Update the lines from the one containing "allez les filles" through the last line by changing every "pkt" to "pts" and leaving everything else unchanged. Give only those lines, and leave the pictures out.
(EXCERPTED DATA Opens)
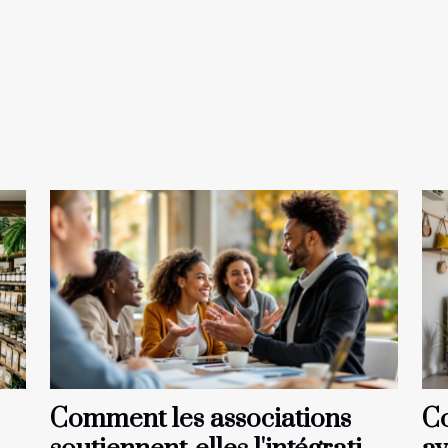
Comment les associations
Co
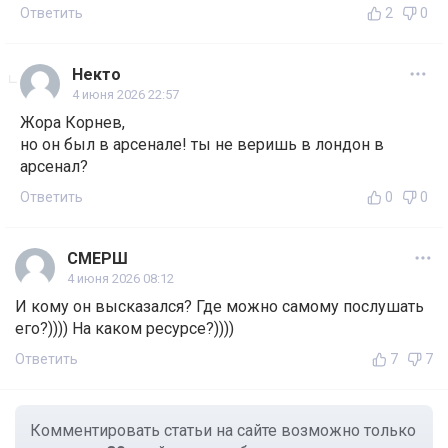
Ответить
2
0
Некто
4 июня 2026 22:57
Жора Корнев,
но он был в арсенале! ты не веришь в лондон в
арсенал?
Ответить
0
0
СМЕРШ
4 июня 2026 08:12
И кому он высказался? Где можно самому послушать
его?)))) На каком ресурсе?))))
Ответить
7
7
Комментировать статьи на сайте возможно только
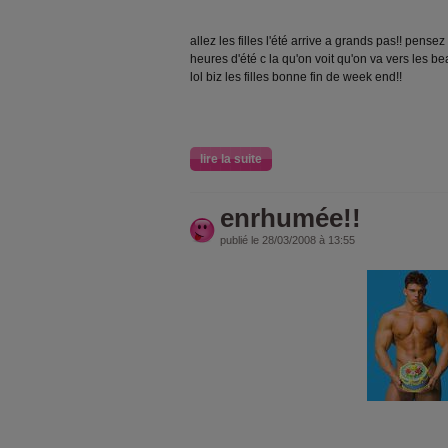
allez les filles l'été arrive a grands pas!! pensez
heures d'été c la qu'on voit qu'on va vers les b
lol biz les filles bonne fin de week end!!
lire la suite
enrhumée!!
publié le 28/03/2008 à 13:55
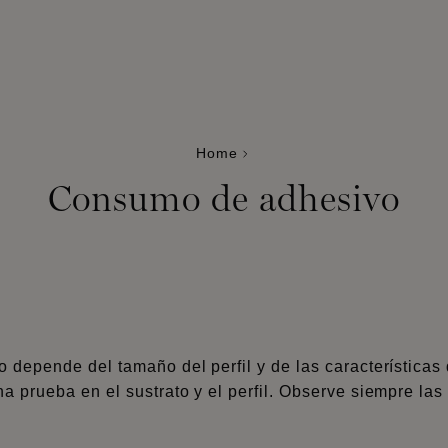
Home
Consumo de adhesivo
epende del tamaño del perfil y de las características d
rueba en el sustrato y el perfil. Observe siempre las i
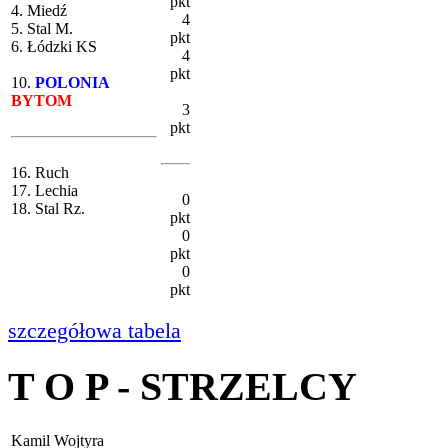
pkt
4. Miedź
4
5. Stal M.
pkt
6. Łódzki KS
4
pkt
10.
POLONIA
BYTOM
3
pkt
16. Ruch
17. Lechia
0
18. Stal Rz.
pkt
0
pkt
0
pkt
szczegółowa tabela
T O P - STRZELCY
Kamil Wojtyra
(EXCERPTED DATA Closes)
*ANSWER BOX*
allez les filles l'été arrive a grands pas!! pensez
heures d'été c la qu'on voit qu'on va vers les b
lol biz les filles bonne fin de week end!!
lire la suite
enrhumée!!
publié le 28/03/2008 à 13:55
Home
Consumo de adhesivo
epende del tamaño del perfil y de las características d
rueba en el sustrato y el perfil. Observe siempre las i
pts
4. Miedź
4
5. Stal M.
pts
6. Łódzki KS
4
pts
10.
POLONIA
BYTOM
3
pts
16. Ruch
17. Lechia
0
18. Stal Rz.
pts
0
pts
0
pts
szczegółowa tabela
T O P - STRZELCY
Kamil Wojtyra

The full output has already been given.